Provided records:
'''

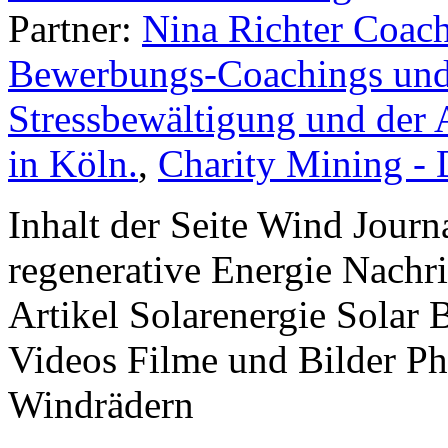
Partner:
Nina Richter Coach
Bewerbungs-Coachings und 
Stressbewältigung und der 
in Köln.
,
Charity Mining -
Inhalt der Seite Wind Jour
regenerative Energie Nachr
Artikel Solarenergie Solar
Videos Filme und Bilder P
Windrädern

'''

What is being asked: Lay out every line of the data above as a JSON list of strings, one string per line, with blank lines dropped and the pictures left out.

Solution to this task:
[
  "Partner:",
  "Nina Richter Coach",
  "Bewerbungs-Coachings und ",
  "Stressbewältigung und der ",
  "in Köln.",
  ",",
  "Charity Mining -",
  "Inhalt der Seite Wind Jour",
  "regenerative Energie Nachr",
  "Artikel Solarenergie Solar",
  "Videos Filme und Bilder P",
  "Windrädern"
]